* ELENCO ATTIVITÀ:
1 > Traduci in inglese questa frase dell'intervista sul petrolio: "L’età della pietra non è finita perché sono finite le pietre, ma perché hanno scoperto il fuoco."
2 > Cita dall'intervista sul petrolio il passo che comincia con le parole "In questo momento" e si ferma dopo le parole "scoperta dello shaleoil?".
3 > Secondo l'intervista sul petrolio, da quali paesi si approvvigiona la Cina?

* TESTO FORNITO:
══════

In tutta questa fase invece la Cina, che delle grandi potenze è l’unica a non disporre di una capacità propria di produzione, come si comporta?

In questo momento la Cina si comporta più da osservatore. È l’unico paese che si approvvigiona da paesi come Iran e Venezuela, non che gli possa bastare, ma sta facendo una propria politica di approvvigionamento. È un attore attento, ma gioca un ruolo di secondo piano, non essendo uno dei grandi produttori.

Quanto è cambiato il mercato a livello a globale dopo la scoperta dello shaleoil?

Ha determinato un aumento della produzione mondiale, anche se il prezzo di estrazione dello shale è ben maggiore rispetto ai costi di produzione di attori storici: paesi del Golfo,  Libia, Russia in primis. Questo ha permesso agli Usa di diventare prima indipendente e come dice Trump “dominante”. Molto interessante sul versante geopolitico è lo shale gas, che non è ancora abbastanza conveniente, ma qualora dovesse diventarlo potrebbe cambiare in modo radicale  i rapporti geopolitici soprattutto tra Europa e Russia. Ma se dovessi scommettere, direi che la Russia giocherà ancora per molti anni a venire un ruolo da attore primario in Europa.

Senta, nonostante da diversi anni si profetizzi l’esaurimento delle scorte di petrolio, il raggiungimento del picco mondiale della produzione, sembra che in realtà siamo ancora lontani da queste ipotesi che avevano avuto in anni passati, soprattutto prima della scoperta dello Shale oil larga diffusione. Ma per quello che è dato sapere, quanto è davvero lontano il picco della produzione mondiale?

Le rispondo brevemente in due modi. Intanto c’è da dire che si fanno nuove scoperte di giacimenti, ma il fatto vero è che noi abbiamo nuove tecnologie di estrazione che aumentano di molto la vita dei giacimenti la cui fine viene continuamente rimandata l’esaurimento dei pozzi viene rimandata in avanti.  Sulla fine dell’era del petrolio credo, che per parafrasare Oscar Wild  le notizie sulla sua morte siano molto esagerate. E se un giorno cio’  avverrà non e’ perché rimarremo senza petrolio. L’età della pietra non è finita perché sono  finite le pietre, ma perché hanno scoperto il fuoco. La battuta purtroppo non e’ mia ma di un ex Presidente dell’ Opec. Dunque  l’età del petrolio non finirà perché si esaurirà il petrolio, ma perché ci saranno delle tecnologie che permetteranno di superarlo. Ciò detto credo che non siamo ancora a questo punto.

══════

* RIGHE FORNITE:
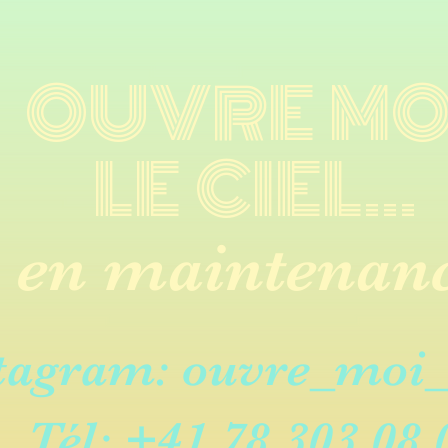
OUVRE
MO
LE CIEL...
- en maintenanc
tagram: ouvre_moi_l
Tél: +41 78 303 08 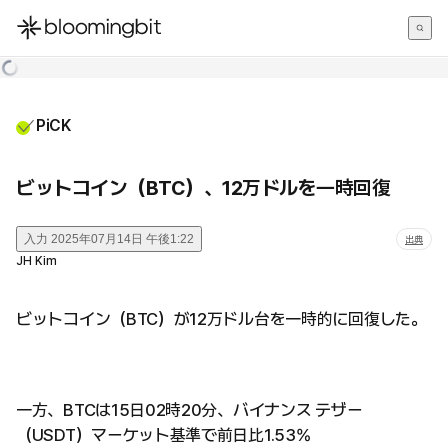
한국어
English
日本語
PiCK
ビットコイン（BTC）、12万ドルを一時回復
入力
2025年07月14日 午後1:22
出典
JH Kim
ビットコイン（BTC）が12万ドル台を一時的に回復した。
一方、BTCは15日02時20分、バイナンス テザー
（USDT）マーケット基準で前日比1.53%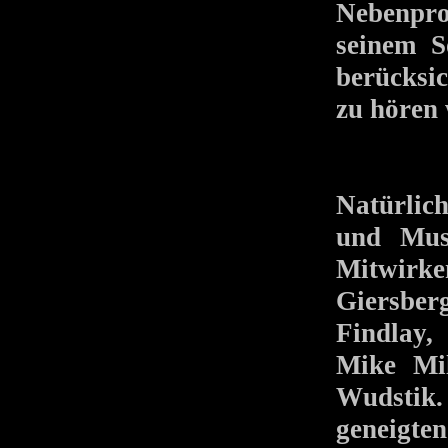
Nebenpr
seinem S
berücksic
zu hören 
Natürlic
und Mus
Mitwirke
Giersber
Findlay,
Mike Mi
Wudstik. 
geneigten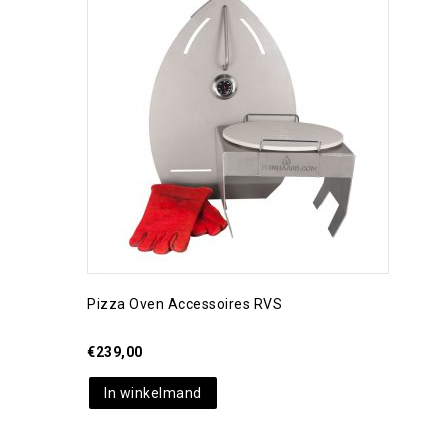
Toevoegen aan
verlanglijst
Pizza Oven Accessoires RVS
€
239,00
In winkelmand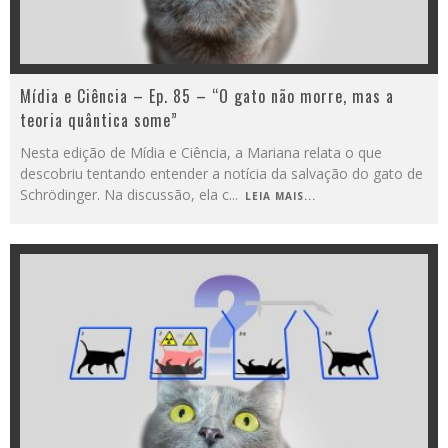
Mídia e Ciência – Ep. 85 – “O gato não morre, mas a
teoria quântica some”
Nesta edição de Mídia e Ciência, a Mariana relata o que
descobriu tentando entender a notícia da salvação do gato de
Schrödinger. Na discussão, ela c
...
LEIA MAIS...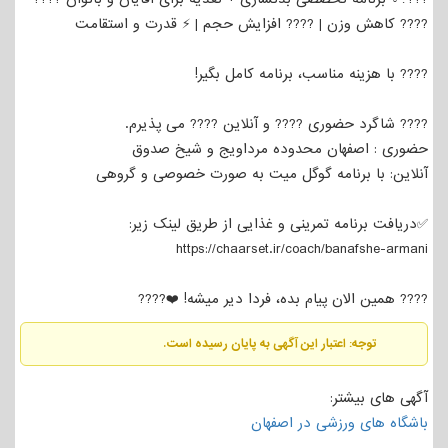
???? کاهش وزن | ???? افزایش حجم | ⚡ قدرت و استقامت
???? با هزینه مناسب، برنامه کامل بگیر!
???? شاگرد حضوری ???? و آنلاین ???? می پذیرم.
حضوری : اصفهان محدوده مرداویج و شیخ صدوق
آنلاین: با برنامه گوگل میت به صورت خصوصی و گروهی
✅️دریافت برنامه تمرینی و غذایی از طریق لینک زیر:
https://chaarset.ir/coach/banafshe-armani
???? همین الان پیام بده، فردا دیر میشه! ❤️????
توجه: اعتبار این آگهی به پایان رسیده است.
آگهی های بیشتر:
باشگاه های ورزشی در اصفهان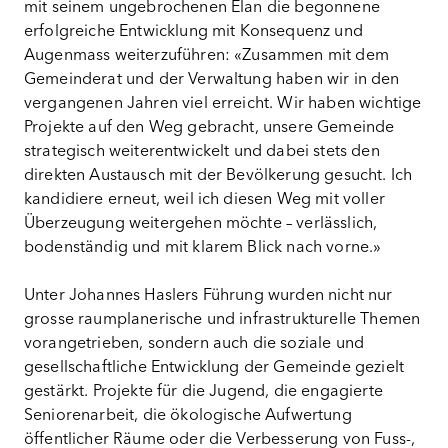
mit seinem ungebrochenen Elan die begonnene
erfolgreiche Entwicklung mit Konsequenz und
Augenmass weiterzuführen: «Zusammen mit dem
Gemeinderat und der Verwaltung haben wir in den
vergangenen Jahren viel erreicht. Wir haben wichtige
Projekte auf den Weg gebracht, unsere Gemeinde
strategisch weiterentwickelt und dabei stets den
direkten Austausch mit der Bevölkerung gesucht. Ich
kandidiere erneut, weil ich diesen Weg mit voller
Überzeugung weitergehen möchte – verlässlich,
bodenständig und mit klarem Blick nach vorne.»
Unter Johannes Haslers Führung wurden nicht nur
grosse raumplanerische und infrastrukturelle Themen
vorangetrieben, sondern auch die soziale und
gesellschaftliche Entwicklung der Gemeinde gezielt
gestärkt. Projekte für die Jugend, die engagierte
Seniorenarbeit, die ökologische Aufwertung
öffentlicher Räume oder die Verbesserung von Fuss-,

══════

* SOLUZIONI DEGLI ESERCIZI:
1 > The Stone Age did not end because the stones ran out, but because they discovered fire.

2 >
In questo momento la Cina si comporta più da osservatore. È l’unico paese che si approvvigiona da paesi come Iran e Venezuela, non che gli possa bastare, ma sta facendo una propria politica di approvvigionamento. È un attore attento, ma gioca un ruolo di secondo piano, non essendo uno dei grandi produttori.

Quanto è cambiato il mercato a livello a globale dopo la scoperta dello shaleoil?

3 > Da paesi come Iran e Venezuela.